SUA TAREFA: No texto sobre a carta da Frente em Defesa da EBC, para onde foi transferida a maioria dos cargos da área de jornalismo público?

Publicado originalmente em Observatório de Comunicação Pública – OBCOMP. Para acessar, clique aqui.
Com seis meses de governo Lula, a Frente em Defesa da Empresa Brasil de Comunicação (EBC) cobrou mais avanços na retomada da Comunicação Pública por parte da atual gestão. Em carta endereçada ao governo (confira o texto completo ao final da matéria), os participantes da frente destacam frustrações como falta de recursos e priorização da comunicação governamental em detrimento ao jornalismo público.
“Das imensas expectativas, vieram as primeiras grandes frustrações. Desfalcada em recursos, estrutura e pessoas durante o governo bolsonarista, a EBC passou por um redesenho, no qual a comunicação pública foi a principal sacrificada. A maioria dos cargos da área de jornalismo público foi transferida para o serviço governamental. Além disso, apareceram distorções, como o fato de o setor de Comunicação Institucional ter ganhado uma gerência executiva, após remanejamento que retirou essa mesma estrutura de áreas da atividade-fim da empresa”, diz a carta da Frente em Defesa da EBC.
A Frente aponta ainda como falhas na gestão da EBC a falta da participação social na governança da empresa pública e também decisões editoriais tomadas em detrimento do jornalismo público. A carta aponta avanços em coberturas e diversidade nas pautas, mas enfatiza que representam ações pontuais e facilmente reversíveis, se não houver a consolidação da autonomia para a empresa pública. A mensagem aponta ainda a manutenção de problemas advindos do governo passado.

SEÇÃO DE DADOS:
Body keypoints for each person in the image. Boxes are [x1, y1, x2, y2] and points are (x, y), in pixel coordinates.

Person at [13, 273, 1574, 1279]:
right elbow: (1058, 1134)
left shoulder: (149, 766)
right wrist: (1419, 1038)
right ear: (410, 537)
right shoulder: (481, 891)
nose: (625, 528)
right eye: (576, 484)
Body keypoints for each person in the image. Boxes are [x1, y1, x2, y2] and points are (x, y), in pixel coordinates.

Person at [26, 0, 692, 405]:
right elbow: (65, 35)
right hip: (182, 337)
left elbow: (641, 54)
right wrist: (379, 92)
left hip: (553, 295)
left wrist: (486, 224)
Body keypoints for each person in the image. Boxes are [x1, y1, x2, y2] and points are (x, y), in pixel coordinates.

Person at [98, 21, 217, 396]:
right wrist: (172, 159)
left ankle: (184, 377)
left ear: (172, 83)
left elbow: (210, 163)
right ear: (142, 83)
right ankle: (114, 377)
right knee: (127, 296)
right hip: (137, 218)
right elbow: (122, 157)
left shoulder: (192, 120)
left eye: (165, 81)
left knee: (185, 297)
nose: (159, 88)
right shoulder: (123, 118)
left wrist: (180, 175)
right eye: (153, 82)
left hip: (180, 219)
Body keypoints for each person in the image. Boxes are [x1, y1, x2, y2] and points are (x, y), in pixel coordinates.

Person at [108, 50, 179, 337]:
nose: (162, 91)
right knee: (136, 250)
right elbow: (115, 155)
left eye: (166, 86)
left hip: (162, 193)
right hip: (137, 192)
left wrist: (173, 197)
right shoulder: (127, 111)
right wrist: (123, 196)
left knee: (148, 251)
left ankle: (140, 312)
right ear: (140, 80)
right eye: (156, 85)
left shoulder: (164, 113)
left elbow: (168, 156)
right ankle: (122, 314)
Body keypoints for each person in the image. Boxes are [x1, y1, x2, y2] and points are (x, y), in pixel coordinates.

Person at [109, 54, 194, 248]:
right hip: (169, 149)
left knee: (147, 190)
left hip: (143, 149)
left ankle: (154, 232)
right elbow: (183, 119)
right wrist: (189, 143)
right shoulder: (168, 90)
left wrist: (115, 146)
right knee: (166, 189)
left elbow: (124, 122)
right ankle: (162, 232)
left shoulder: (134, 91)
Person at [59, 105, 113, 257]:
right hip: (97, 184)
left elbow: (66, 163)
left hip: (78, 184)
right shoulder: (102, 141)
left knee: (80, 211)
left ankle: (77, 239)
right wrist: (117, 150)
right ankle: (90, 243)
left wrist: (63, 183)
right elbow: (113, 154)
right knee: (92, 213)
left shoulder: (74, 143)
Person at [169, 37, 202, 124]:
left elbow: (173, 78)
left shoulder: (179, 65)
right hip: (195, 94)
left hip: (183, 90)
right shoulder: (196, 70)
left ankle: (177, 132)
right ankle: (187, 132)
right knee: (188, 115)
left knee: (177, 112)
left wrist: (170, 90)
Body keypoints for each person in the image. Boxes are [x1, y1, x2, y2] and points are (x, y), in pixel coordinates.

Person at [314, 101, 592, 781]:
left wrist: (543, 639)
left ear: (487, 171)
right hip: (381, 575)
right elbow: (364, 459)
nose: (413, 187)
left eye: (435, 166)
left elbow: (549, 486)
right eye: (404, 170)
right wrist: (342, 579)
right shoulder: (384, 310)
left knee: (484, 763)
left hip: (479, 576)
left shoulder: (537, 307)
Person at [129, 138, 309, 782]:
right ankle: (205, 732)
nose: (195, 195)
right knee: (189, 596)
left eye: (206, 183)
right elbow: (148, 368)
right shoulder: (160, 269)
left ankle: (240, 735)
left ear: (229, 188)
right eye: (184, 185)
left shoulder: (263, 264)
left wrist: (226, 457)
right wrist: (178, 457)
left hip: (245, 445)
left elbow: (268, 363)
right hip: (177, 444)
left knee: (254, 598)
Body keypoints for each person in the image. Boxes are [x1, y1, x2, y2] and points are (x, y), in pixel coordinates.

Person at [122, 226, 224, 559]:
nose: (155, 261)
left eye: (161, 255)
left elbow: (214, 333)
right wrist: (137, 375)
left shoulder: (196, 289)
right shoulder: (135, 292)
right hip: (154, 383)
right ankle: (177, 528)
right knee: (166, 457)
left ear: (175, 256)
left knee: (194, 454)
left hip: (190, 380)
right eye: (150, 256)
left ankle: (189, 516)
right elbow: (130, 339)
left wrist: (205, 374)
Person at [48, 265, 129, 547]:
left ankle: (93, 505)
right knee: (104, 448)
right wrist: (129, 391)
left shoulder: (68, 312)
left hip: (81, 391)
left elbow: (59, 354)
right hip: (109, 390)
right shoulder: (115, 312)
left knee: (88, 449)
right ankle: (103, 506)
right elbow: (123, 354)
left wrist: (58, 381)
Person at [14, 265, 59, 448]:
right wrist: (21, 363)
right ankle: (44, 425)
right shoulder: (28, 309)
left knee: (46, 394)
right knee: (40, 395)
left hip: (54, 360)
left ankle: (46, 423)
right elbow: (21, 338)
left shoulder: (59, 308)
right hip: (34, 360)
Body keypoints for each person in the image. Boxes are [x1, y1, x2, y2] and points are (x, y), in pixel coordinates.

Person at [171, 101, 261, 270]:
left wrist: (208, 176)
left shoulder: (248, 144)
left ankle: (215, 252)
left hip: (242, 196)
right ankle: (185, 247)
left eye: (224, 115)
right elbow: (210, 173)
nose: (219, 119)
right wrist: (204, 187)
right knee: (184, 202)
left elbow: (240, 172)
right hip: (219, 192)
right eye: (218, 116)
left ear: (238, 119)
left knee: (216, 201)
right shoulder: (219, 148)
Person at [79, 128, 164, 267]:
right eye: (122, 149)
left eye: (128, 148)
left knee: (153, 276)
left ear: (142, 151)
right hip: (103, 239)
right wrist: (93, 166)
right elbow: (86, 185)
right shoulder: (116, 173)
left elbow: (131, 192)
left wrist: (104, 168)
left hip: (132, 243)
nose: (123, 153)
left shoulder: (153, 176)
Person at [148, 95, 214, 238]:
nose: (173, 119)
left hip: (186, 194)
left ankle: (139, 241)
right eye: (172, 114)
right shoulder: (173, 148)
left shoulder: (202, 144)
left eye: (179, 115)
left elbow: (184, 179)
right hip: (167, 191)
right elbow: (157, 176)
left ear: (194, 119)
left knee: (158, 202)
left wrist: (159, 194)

RESPOSTA ABAIXO: Para o serviço governamental.